Just a little history and update on my observations of the factory steering assembly and the Exact Center. As you may have read in my earlier posts, I have a 2020 JT. I was thoroughly disgusted with the way the Jeep handled stock, let alone the Death Wobble that started once I put a 2-1/2" leveling kit on it (@8,000mi). Bear in mind that I've driven Jeeps as a daily for 10+ years (TJ & modified JK). So I bit the bullet and started doing some research. First step was to get the TSB done for the steering gear, with no real improvement except for peace of mind. Thinking, so I've already sunk $40+k into this thing, what's $1.5k more.....Purchased the Synergy Tie rod and Drag Link kit, longer shocks for the Leveling and some odds and ends to move the stabilizer along with an Exact Center set at 87# (Thanks John).

I put all of this on last weekend, including the 2-1/4" (shaved from 2-1/2") leveling kit spacers I had previously removed, and took it up to my son's shop for an alignment yesterday.

The settings:
Set Total Toe to 0.3 degrees (Factory is 0.2 +/-0.2)
Caster is at 5 degrees (Factory 2" lift LCA's put it there)
Didn't bother to measure camber, can't do anything anyway.
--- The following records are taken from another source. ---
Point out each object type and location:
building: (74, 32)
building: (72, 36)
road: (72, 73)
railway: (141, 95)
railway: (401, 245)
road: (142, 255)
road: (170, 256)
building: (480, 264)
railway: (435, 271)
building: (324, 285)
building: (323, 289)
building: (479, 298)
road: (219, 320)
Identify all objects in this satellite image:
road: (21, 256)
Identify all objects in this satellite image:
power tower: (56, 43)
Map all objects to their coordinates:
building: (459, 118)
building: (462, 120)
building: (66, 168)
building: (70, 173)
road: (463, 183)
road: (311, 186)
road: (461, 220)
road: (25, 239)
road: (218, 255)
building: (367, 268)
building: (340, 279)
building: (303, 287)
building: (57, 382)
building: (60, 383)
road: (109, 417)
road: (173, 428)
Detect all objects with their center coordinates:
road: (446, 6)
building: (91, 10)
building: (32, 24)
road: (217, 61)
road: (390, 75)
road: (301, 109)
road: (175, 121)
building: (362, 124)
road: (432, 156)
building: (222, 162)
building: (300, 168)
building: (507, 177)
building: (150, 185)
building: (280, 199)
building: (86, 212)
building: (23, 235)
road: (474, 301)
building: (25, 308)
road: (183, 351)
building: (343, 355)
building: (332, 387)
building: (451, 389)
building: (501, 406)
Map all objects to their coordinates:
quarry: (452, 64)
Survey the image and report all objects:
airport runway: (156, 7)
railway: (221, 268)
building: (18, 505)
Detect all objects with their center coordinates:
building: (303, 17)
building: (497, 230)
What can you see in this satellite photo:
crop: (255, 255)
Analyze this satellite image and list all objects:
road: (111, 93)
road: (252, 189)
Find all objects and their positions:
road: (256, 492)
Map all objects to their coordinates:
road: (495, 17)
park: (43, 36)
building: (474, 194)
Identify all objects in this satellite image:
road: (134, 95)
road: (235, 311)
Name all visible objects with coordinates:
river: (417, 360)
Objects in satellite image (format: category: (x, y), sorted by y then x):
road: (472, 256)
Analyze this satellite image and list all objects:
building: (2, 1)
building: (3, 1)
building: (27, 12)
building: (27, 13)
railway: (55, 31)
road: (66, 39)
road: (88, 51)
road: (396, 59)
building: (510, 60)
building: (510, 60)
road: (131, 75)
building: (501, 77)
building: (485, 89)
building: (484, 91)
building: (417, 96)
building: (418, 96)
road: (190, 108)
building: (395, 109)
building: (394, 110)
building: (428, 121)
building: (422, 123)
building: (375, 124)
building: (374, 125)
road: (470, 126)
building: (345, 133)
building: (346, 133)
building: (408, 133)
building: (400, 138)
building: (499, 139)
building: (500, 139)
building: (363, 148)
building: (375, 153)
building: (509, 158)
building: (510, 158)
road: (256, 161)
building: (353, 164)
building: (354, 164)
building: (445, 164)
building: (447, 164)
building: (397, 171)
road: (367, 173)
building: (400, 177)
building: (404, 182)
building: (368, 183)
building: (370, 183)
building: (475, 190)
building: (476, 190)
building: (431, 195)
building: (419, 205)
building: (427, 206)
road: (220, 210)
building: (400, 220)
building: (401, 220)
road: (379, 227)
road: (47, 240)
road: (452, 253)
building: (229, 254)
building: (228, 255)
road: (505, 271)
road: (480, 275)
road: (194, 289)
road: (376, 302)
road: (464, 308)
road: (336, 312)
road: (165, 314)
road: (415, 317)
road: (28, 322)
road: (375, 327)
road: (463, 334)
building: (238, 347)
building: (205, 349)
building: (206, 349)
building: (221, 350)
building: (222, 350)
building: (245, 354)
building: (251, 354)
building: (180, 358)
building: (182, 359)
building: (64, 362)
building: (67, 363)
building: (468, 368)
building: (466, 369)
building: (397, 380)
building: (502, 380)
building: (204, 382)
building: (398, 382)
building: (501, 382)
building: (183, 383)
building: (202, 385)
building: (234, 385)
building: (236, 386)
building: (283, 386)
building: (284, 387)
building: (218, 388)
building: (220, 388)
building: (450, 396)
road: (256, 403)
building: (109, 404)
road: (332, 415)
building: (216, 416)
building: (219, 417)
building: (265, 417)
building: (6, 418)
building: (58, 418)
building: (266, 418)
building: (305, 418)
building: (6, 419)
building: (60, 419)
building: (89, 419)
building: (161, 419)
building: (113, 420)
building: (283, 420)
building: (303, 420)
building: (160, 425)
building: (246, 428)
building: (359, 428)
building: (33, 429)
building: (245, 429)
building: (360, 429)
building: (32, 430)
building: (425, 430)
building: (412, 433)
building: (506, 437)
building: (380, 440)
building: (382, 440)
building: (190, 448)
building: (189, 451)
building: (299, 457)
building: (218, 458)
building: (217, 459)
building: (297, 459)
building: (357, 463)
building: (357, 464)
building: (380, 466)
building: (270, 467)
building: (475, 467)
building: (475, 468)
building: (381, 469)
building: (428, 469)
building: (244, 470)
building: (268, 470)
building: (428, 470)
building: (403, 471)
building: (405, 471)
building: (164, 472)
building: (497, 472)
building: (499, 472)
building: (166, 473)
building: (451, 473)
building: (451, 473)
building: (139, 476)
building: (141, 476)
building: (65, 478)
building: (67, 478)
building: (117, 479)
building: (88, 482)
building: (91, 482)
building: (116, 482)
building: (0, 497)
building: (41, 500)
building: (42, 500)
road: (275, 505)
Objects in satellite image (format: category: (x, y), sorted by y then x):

After a little driving around to set the Exact Center and steering wheel to where they need to be, I proceeded to go out on a 120 mile journey around the greater Phoenix freeway system at 70-80mph looking for every bump and crappy section of road I could find, and we have alot right now with all of the freeway construction going on.

Observations:
I couldn't get the steering to even shimmey......at all. (FYI, Before I did this and had just the leveling kit on, I had DW 3 times over the same roads in one drive)
The steering feel was centered and very responsive, one finger driving.

Preliminary conclusions:
Jeep really screwed up with the design of the steering gear components. Too lightweight and relying on crimp joints between dissimilar metals is the perfect recipe to create harmonic vibration, AKA Death Wobble.
Why hasn't anyone approached Jeep with the idea of the Exact Center Stabilizer? It provides responsive steering with a return-to-center feel that an IFS system has. I had a similar Synergy setup on my old JK that I wheeled here alot. Never had an issue even while slapping it hard on rocks, but it never had the stable, return-to-center feel that this JT now has.

John, I'm going to run the 87# setup for at least a month, just to get fully used to it and see if I can find a situation where more would # be better. After all, I'm still on stock tires.

BTY, anyone out there want a stock tie rod, drag link, front shocks and stabilizer? Free.......Time to get them out of my garage.

Edit: Forgot to add the factory Track bar in there too............Free.